> **Records for this exercise**:
______________________________

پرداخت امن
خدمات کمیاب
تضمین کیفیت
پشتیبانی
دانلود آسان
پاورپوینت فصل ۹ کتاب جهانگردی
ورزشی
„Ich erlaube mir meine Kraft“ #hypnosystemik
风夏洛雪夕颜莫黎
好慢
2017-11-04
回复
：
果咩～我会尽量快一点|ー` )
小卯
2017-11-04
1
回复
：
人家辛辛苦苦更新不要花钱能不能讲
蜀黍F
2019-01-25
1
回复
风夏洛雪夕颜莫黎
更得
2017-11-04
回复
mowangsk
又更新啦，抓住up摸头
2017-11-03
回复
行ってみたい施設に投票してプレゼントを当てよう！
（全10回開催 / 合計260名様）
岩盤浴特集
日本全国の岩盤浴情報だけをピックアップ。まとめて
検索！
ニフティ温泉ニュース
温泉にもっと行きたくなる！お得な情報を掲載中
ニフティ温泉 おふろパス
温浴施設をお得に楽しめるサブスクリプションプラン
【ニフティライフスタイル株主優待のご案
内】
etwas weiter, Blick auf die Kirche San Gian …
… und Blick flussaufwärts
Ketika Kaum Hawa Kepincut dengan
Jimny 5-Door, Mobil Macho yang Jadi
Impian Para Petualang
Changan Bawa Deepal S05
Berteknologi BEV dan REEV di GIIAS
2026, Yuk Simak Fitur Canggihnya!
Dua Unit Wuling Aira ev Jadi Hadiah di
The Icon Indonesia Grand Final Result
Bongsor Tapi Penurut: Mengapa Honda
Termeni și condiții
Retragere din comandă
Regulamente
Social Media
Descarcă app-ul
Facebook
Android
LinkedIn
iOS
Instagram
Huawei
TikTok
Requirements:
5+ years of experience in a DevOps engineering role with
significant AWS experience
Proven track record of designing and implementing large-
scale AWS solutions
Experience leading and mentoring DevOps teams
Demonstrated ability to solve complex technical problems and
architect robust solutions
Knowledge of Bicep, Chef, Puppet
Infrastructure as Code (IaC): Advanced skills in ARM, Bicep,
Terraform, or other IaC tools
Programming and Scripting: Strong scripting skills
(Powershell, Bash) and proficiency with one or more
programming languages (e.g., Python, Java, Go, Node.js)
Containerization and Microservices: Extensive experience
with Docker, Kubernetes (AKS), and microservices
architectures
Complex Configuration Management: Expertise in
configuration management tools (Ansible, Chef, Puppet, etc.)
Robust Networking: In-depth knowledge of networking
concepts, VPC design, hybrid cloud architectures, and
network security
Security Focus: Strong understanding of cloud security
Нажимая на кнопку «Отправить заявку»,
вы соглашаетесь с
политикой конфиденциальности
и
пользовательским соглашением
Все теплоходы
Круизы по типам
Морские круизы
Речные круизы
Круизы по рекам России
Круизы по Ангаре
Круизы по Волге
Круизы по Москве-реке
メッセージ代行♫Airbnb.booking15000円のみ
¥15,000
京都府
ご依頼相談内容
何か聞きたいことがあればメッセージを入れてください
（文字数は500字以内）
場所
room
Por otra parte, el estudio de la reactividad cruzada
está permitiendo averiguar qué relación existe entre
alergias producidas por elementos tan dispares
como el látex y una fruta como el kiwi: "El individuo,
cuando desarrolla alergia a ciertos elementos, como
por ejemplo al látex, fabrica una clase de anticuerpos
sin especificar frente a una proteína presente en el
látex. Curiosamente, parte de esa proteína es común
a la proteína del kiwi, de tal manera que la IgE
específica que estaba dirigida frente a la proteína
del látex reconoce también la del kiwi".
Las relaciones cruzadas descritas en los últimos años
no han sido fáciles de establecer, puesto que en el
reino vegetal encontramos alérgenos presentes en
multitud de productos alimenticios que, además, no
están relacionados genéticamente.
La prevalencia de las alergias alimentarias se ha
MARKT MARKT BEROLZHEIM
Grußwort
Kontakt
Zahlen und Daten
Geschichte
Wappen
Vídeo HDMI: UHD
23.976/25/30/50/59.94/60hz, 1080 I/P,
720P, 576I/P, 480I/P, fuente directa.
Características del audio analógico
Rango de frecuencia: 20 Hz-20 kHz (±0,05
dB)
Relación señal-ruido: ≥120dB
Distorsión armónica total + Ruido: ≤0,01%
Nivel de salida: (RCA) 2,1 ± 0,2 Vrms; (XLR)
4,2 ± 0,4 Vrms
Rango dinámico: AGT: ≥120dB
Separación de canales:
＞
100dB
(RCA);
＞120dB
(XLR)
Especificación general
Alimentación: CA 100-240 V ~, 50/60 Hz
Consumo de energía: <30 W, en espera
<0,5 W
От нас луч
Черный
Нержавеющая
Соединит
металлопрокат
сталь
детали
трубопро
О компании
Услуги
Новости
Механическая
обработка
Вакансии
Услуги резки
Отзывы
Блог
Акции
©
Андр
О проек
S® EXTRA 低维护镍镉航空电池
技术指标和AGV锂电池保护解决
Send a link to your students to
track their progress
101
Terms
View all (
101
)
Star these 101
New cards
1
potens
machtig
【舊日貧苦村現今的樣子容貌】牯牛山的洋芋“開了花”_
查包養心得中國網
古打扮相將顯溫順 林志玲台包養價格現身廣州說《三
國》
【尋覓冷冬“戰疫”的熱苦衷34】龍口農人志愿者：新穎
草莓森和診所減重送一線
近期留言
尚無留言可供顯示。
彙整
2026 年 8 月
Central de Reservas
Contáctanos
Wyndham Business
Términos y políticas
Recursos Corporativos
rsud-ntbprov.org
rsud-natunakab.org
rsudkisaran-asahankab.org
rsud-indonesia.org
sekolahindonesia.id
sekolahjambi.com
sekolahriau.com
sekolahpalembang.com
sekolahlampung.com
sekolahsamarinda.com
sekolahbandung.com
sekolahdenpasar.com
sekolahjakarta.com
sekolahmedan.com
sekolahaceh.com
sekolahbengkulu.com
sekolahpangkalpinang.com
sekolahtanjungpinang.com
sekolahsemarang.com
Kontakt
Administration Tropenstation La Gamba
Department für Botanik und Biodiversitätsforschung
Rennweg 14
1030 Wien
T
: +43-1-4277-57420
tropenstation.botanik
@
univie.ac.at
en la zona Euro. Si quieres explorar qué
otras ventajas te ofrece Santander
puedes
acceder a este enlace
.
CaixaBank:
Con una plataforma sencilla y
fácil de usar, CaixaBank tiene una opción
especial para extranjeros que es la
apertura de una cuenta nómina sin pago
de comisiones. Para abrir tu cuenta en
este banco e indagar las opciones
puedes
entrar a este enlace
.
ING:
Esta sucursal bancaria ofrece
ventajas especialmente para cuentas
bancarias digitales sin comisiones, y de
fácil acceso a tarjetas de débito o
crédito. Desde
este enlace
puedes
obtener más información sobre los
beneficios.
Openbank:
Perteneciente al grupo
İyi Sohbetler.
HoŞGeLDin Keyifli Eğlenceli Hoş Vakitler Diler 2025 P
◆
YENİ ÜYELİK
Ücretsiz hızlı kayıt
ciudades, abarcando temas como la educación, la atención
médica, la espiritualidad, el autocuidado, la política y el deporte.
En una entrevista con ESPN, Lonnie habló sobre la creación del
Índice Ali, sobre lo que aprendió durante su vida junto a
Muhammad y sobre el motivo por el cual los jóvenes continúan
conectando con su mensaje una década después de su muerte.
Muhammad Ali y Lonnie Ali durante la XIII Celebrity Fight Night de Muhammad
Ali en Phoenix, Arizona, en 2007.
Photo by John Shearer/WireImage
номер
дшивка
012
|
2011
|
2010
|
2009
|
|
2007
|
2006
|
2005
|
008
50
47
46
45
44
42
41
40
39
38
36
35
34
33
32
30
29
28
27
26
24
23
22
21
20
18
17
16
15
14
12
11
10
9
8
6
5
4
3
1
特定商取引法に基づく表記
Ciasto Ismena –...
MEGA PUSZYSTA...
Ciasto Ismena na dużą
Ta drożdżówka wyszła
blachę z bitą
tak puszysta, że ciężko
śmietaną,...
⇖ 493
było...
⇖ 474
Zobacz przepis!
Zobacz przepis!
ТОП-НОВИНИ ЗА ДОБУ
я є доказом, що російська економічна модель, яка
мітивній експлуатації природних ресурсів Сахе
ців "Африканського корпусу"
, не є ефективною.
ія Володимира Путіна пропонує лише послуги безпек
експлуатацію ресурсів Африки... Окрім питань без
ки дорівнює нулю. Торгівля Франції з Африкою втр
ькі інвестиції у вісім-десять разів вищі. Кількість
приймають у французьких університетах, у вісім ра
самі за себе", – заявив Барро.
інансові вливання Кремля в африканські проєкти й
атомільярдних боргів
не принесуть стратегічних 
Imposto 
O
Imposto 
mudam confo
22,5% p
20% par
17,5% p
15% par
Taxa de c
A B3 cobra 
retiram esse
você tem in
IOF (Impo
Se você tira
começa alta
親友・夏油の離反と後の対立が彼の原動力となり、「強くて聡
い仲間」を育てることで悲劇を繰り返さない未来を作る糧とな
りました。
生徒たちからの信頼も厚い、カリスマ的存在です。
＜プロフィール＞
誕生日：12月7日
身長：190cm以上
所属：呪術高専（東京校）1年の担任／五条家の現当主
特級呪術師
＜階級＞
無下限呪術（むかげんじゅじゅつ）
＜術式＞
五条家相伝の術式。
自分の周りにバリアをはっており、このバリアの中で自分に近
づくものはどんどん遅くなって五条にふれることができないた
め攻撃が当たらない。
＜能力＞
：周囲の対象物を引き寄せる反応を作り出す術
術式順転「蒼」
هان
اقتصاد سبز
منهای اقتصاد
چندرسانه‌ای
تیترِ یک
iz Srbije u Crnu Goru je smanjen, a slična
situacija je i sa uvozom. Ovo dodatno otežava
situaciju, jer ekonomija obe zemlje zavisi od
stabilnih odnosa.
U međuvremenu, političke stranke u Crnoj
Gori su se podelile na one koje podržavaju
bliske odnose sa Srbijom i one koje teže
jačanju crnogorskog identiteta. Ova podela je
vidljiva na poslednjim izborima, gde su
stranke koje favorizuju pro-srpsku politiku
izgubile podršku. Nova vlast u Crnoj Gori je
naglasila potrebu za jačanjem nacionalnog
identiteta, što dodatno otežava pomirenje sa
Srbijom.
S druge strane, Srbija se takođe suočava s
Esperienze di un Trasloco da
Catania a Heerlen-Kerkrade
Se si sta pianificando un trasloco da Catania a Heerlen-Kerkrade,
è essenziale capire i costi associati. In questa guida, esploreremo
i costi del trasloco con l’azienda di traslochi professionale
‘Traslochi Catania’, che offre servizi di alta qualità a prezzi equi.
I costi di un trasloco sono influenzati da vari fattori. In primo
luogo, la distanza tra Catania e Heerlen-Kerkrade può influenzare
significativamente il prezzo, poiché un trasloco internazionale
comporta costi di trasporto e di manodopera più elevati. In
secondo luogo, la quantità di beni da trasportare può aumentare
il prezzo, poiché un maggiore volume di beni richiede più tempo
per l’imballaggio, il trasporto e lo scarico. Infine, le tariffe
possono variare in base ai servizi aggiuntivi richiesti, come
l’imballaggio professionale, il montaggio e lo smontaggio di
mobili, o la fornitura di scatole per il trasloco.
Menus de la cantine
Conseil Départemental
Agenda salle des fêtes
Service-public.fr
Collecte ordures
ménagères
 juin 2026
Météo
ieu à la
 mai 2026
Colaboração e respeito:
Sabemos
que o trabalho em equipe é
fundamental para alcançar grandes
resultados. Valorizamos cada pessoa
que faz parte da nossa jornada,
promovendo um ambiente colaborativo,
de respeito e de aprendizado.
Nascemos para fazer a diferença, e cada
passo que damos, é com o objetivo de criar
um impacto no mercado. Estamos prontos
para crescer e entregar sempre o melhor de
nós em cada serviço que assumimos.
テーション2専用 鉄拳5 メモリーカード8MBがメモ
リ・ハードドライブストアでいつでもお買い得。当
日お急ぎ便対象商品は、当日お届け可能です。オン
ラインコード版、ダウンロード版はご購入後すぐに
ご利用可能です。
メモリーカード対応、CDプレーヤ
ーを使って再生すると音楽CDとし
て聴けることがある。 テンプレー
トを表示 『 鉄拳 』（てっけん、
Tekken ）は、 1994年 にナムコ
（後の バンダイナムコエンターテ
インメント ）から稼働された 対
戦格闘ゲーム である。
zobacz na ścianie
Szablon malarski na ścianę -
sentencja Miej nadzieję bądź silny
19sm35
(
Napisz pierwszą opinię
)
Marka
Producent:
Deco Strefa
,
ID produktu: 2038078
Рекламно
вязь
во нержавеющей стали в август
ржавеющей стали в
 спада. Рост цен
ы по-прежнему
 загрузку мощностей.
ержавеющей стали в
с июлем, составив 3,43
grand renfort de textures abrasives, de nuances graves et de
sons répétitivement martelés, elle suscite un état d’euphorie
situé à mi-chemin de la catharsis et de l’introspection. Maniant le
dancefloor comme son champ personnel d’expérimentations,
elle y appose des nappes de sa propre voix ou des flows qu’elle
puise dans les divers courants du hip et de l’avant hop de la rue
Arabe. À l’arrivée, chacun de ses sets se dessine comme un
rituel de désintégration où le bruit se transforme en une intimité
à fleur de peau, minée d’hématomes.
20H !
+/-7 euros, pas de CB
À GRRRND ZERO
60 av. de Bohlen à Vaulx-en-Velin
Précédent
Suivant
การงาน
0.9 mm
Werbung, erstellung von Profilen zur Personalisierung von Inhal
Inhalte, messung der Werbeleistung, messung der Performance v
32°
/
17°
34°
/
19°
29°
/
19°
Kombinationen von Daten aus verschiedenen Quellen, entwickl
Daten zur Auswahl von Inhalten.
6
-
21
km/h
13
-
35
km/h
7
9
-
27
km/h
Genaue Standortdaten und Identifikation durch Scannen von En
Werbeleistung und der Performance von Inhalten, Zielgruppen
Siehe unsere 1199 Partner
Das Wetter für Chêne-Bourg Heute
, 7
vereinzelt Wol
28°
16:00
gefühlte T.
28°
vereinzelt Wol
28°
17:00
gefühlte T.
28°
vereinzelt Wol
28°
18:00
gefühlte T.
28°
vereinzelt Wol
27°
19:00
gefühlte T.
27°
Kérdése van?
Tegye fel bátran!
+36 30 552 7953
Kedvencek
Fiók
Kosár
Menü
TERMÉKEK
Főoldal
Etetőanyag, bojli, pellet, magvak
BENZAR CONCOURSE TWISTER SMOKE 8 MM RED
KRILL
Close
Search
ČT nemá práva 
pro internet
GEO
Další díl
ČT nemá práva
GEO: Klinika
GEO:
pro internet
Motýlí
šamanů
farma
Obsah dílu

______________________________

> **Instruction**:
A word-for-word restatement of the records above from the line containing "60 av. de Bohlen à Vaulx-en-Velin" to their final line is all the answer should hold.

> **Expected output**:
60 av. de Bohlen à Vaulx-en-Velin
Précédent
Suivant
การงาน
0.9 mm
Werbung, erstellung von Profilen zur Personalisierung von Inhal
Inhalte, messung der Werbeleistung, messung der Performance v
32°
/
17°
34°
/
19°
29°
/
19°
Kombinationen von Daten aus verschiedenen Quellen, entwickl
Daten zur Auswahl von Inhalten.
6
-
21
km/h
13
-
35
km/h
7
9
-
27
km/h
Genaue Standortdaten und Identifikation durch Scannen von En
Werbeleistung und der Performance von Inhalten, Zielgruppen
Siehe unsere 1199 Partner
Das Wetter für Chêne-Bourg Heute
, 7
vereinzelt Wol
28°
16:00
gefühlte T.
28°
vereinzelt Wol
28°
17:00
gefühlte T.
28°
vereinzelt Wol
28°
18:00
gefühlte T.
28°
vereinzelt Wol
27°
19:00
gefühlte T.
27°
Kérdése van?
Tegye fel bátran!
+36 30 552 7953
Kedvencek
Fiók
Kosár
Menü
TERMÉKEK
Főoldal
Etetőanyag, bojli, pellet, magvak
BENZAR CONCOURSE TWISTER SMOKE 8 MM RED
KRILL
Close
Search
ČT nemá práva 
pro internet
GEO
Další díl
ČT nemá práva
GEO: Klinika
GEO:
pro internet
Motýlí
šamanů
farma
Obsah dílu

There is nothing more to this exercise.